Sheriff Brown, in a letter to Sheriffs throughout the state, encouraged his law enforcement colleagues to lobby their counties’ State Assembly members to support passage of the bills and, in a separate letter, also called on the six Assembly members representing Hunterdon County to press for action on the legislation.
At the Remembrance Ceremony, the Sheriff, in introducing the event’s guest speaker State Police Colonel Patrick Callahan, said, “Those born in 2001 are 22 years old today, some have graduated from college, others have been in the workforce for a number of years.
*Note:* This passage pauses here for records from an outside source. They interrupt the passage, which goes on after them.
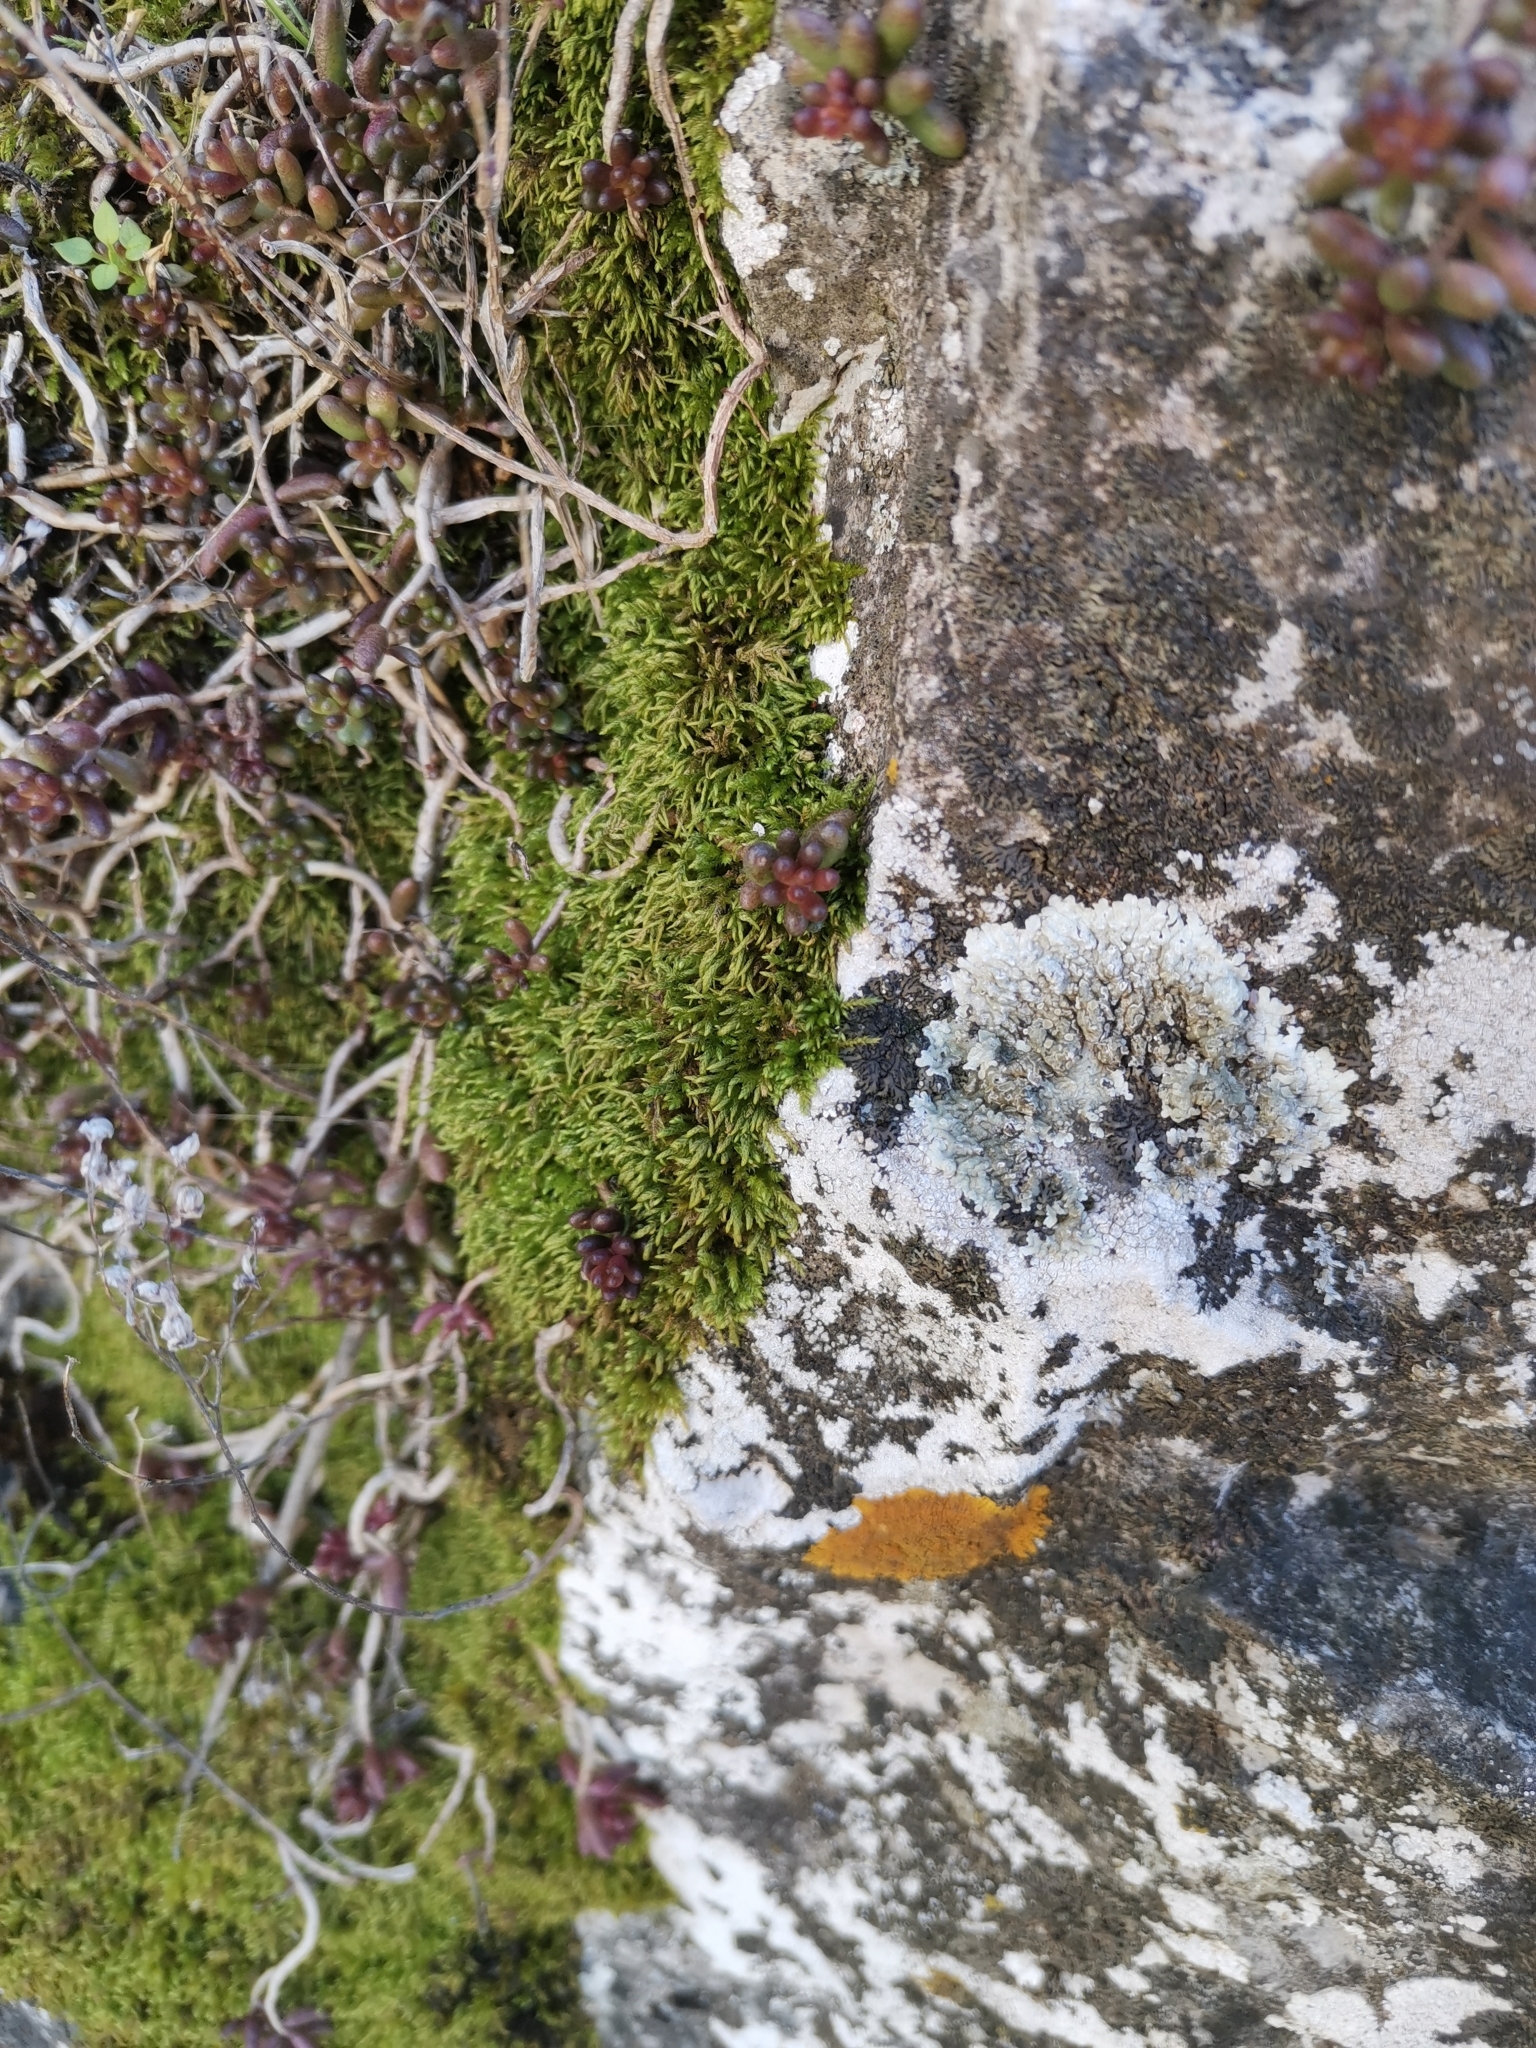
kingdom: Plantae
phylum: Bryophyta
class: Bryopsida
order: Hypnales
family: Brachytheciaceae
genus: Scorpiurium
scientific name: Scorpiurium circinatum
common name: Curving feather-moss
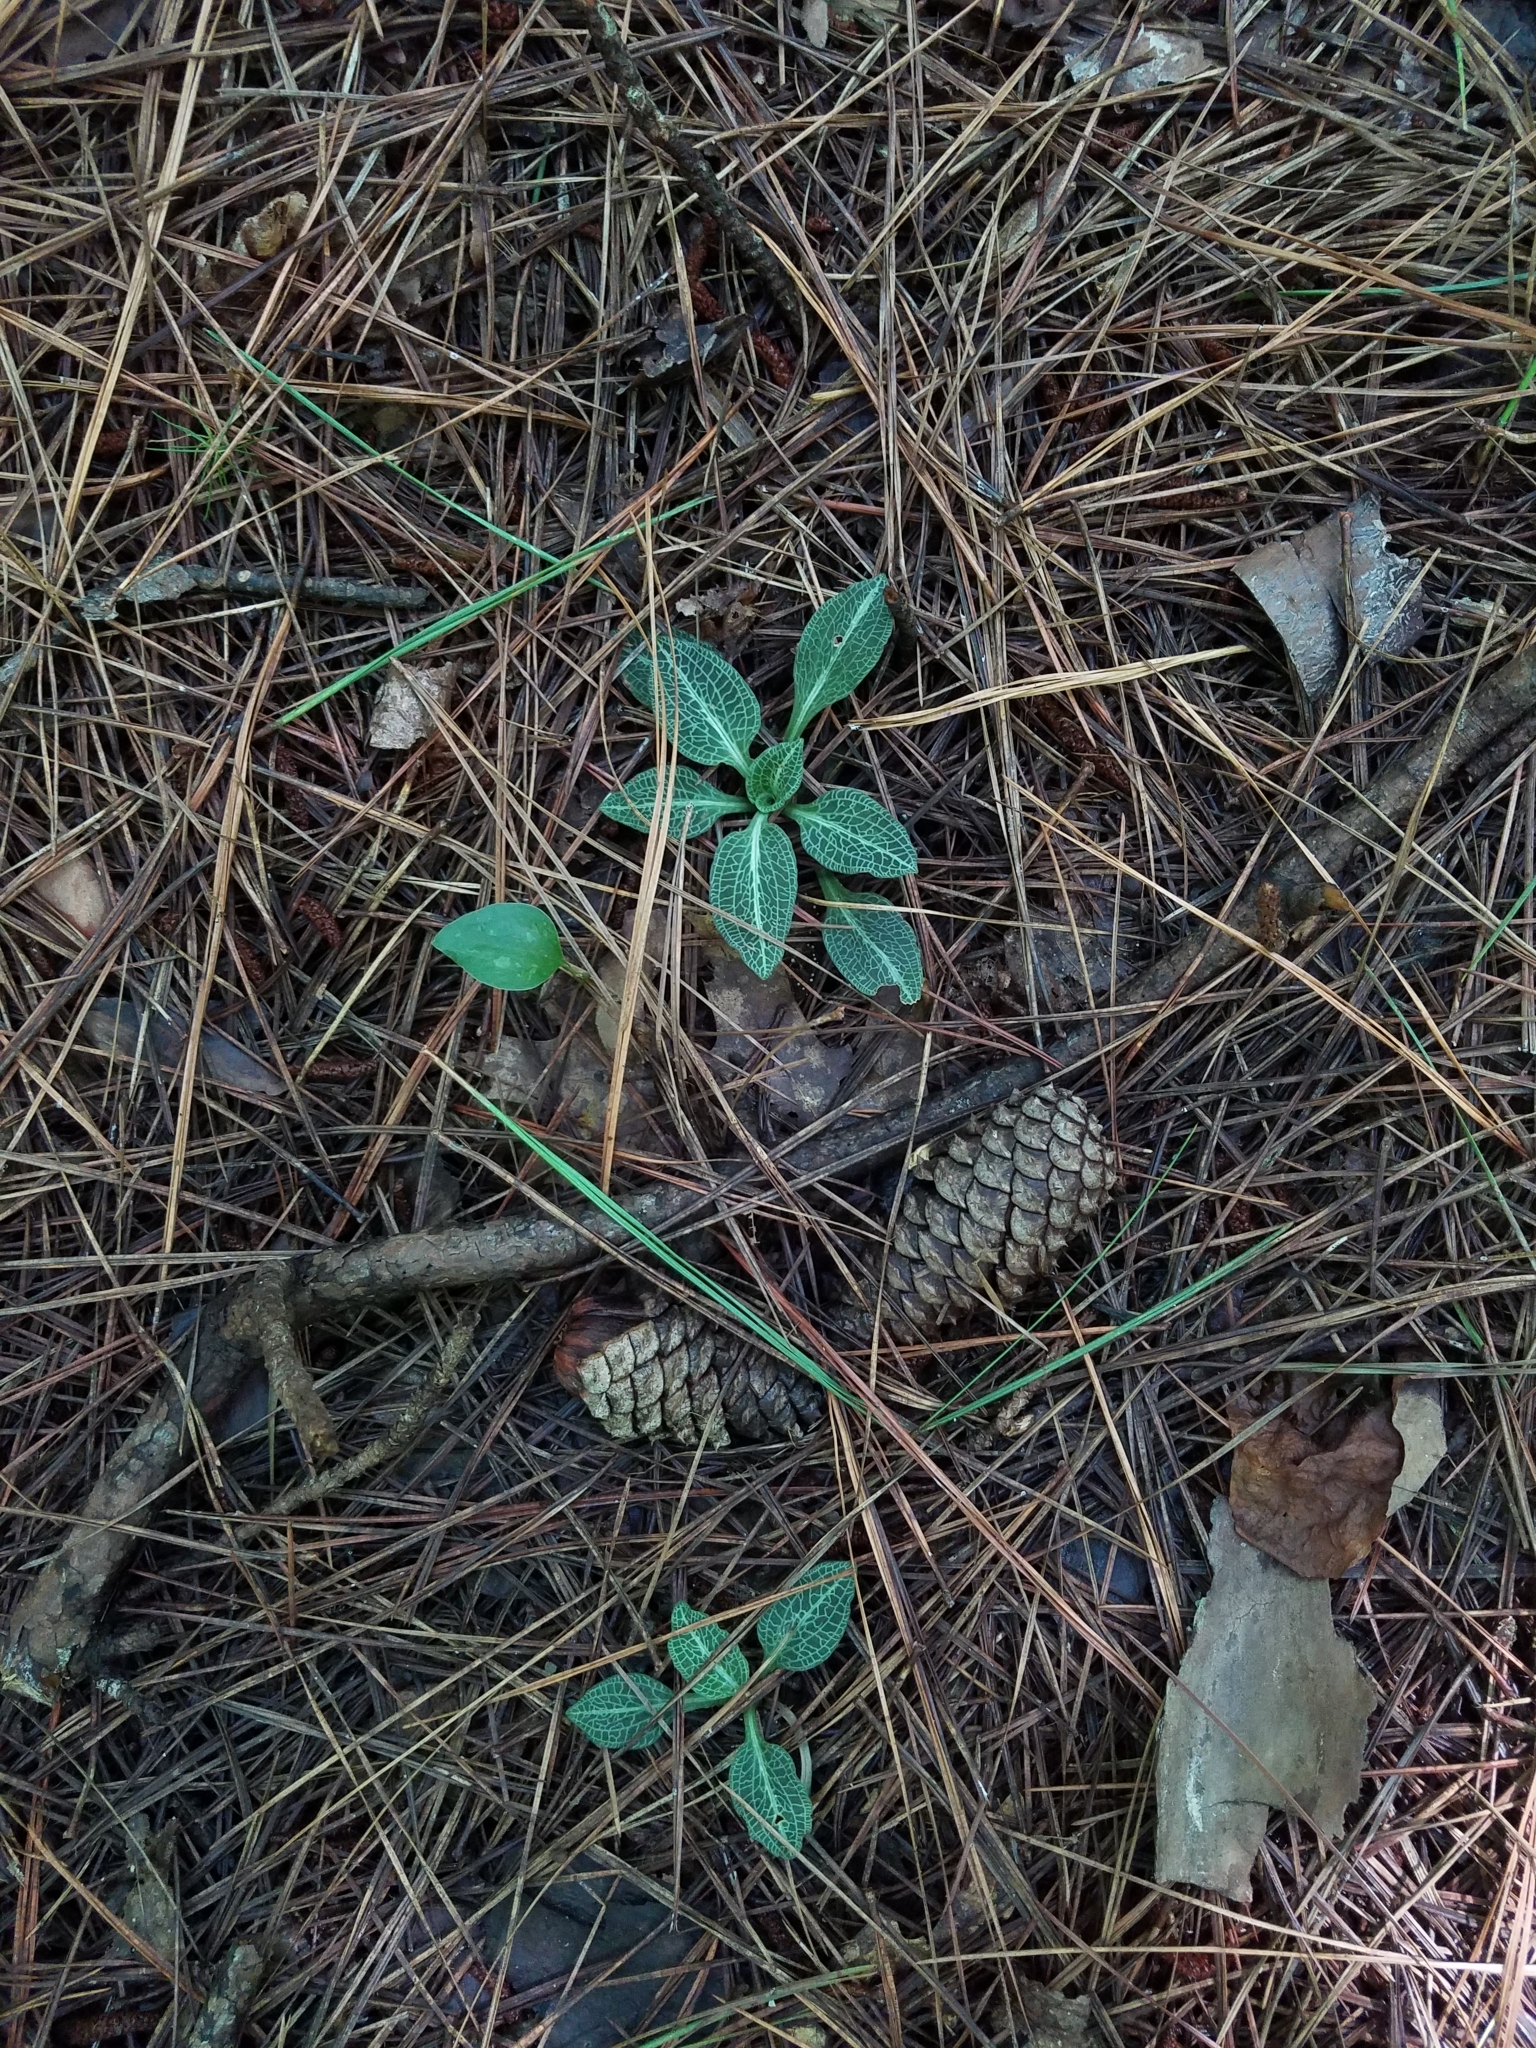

Those individuals and those born a few years before and those who are even younger have no memory or recollection of the tragic events of 9/11. Fighting against fading memories and revisionist histories is the key reason Hunterdon County holds a 9/11 Remembrance ceremony each year, honoring those whose lives were taken by terrorists, most particularly the sixteen Hunterdon County residents who perished that day.”
The Sheriff said, “We cannot let the memory of 9-11-01 fade. That is why this legislation is necessary and at Hunterdon County’s Remembrance Ceremony the theme is and will always be ‘We will never forget, and no one is forgotten,’” Brown said.